While the meaning of his plays was often obscure, the impact was always undeniably intense and frequently disturbing. In Shepard’s menacing world, society’s comfortable insulation is typically exposed as flimsy hypocrisy inadequately reigning in our seething primitive impulses.
Written in 1983, “Fool for Love” reveals Shepard in a more mature and relatively more accessible mode. Here he has softened his resolutely nonverbal stance enough to allow an articulated message to emerge from his primeval swamp of emotional turbulence.
Yet for all its relative clarity, “Fool for Love” is a tale of romance the way only Shepard could tell it, couched in the kind of conflicts that can have no possible resolution but still ring true.
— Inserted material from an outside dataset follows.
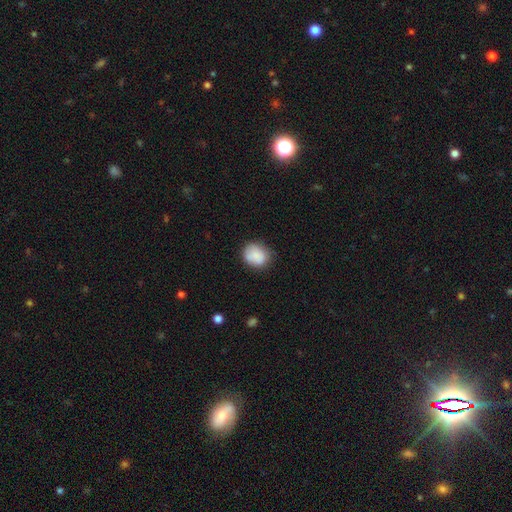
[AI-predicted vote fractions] Smooth or featured? Predicted: smooth (p=0.83). How rounded? Predicted: round (p=0.57). Merging? Predicted: none (p=0.68).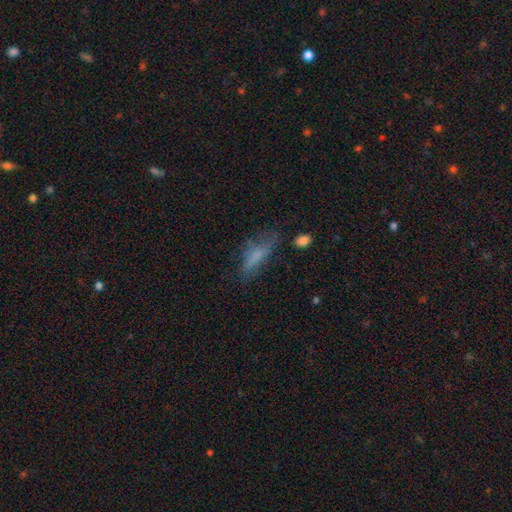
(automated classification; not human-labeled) smooth 64%, featured or disk 24%, star or artifact 12%. Down the decision tree: how rounded — in between (49%); merging — none (43%).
James Donlon and Judi Dickerson play Eddie and Mae, the lovebirds caged in a relationship of tethered, rather than feathered, friends. Bound to each other by obsessive desire, they spend most of their time flailing away at their fetter.
We first meet these fringe characters, appropriately enough, on the edge of the Mojave Desert, where Eddie the cowboy has caught up with the fleeing Mae. Here, amid the prefab anonymity of producer-director Kathy Biesinger’s seedy motel room set, they reunite in a relentless 1 1/2-hour confrontation, played without intermission.
From the opening sequence in which they alternately embrace and repel each other with equally violent force, it’s clear that Eddie and Mae are very much in love, with all the accompanying tensions and power struggles. Plus a little something extra, as we eventually discover in their tortuous outbursts: They’re also half-brother and sister, adolescent lovers who discovered too late that they shared a father who led a double life. This is Shepard territory, all right--the no-man’s-land where individual impulses get pitted squarely against collective taboos.
Throughout the play, the gaunt specter of their father (Pope Freeman) remains onstage, conjured up in their fevered visions and interacting with them at key moments--not to pass on the sage advice of a mentor, but to demand continuing allegiance and validation from across the years. Thus do children struggle against the tragedies of their parents throughout their lives.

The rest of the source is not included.